Tu peux trouver une version éditée de ce journal dans ma newsletter (Substack).
La version intégrale (fautes et anglicismes inclus) est disponible dans mon jardin numérique, Sylves. La publication s’y fait au jour le jour. J’applique ici l’orthographe rectifiée.
Bonne lecture – Enzo.
Vendredi 1 septembre
Dans les Récits Péninsulaires, le patriarcat n’existe pas. La société tendrait davantage vers le matriarcat.

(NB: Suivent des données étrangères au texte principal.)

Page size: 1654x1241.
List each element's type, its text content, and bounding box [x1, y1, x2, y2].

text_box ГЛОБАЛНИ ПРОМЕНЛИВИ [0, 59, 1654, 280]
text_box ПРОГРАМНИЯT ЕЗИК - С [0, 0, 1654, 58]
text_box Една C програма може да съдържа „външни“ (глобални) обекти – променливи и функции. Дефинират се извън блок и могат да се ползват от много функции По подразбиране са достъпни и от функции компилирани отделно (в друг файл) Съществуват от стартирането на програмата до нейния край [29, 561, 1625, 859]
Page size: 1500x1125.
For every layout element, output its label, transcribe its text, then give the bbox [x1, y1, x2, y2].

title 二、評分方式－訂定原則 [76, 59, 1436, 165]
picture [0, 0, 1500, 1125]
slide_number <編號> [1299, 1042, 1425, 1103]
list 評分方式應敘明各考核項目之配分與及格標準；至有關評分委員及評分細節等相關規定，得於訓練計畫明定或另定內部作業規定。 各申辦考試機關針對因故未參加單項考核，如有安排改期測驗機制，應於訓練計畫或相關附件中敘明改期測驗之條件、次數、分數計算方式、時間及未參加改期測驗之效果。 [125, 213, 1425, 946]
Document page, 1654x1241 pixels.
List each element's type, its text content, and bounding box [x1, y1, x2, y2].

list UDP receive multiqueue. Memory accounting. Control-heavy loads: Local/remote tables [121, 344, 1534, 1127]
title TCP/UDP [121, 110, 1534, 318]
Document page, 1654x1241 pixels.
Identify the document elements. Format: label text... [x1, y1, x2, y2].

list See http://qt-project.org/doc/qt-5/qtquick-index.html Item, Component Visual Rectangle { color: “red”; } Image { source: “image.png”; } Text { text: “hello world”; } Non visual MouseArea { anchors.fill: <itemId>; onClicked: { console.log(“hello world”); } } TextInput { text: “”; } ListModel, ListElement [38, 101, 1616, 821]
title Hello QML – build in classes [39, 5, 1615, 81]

Très tôt, certaines évidences se sont imposées à moi : par exemple, la pudeur n’est pas une vertu féminine. Les deux sexes jouissent donc d’une sexualité libérée et décomplexée : les femmes n’ont pas à prétendre (l’injonction d’être une chaudasse respectable n’existe pas). Elles vivent leur vie sexuelle comme elles l’entendent, sans jugement, aidées en cela par des moyens de contraception efficaces. Elles peuvent être agressives si elles le souhaitent. Cela dépend de leur personnalité et non du rôle générique qu’on leur impose dès la naissance.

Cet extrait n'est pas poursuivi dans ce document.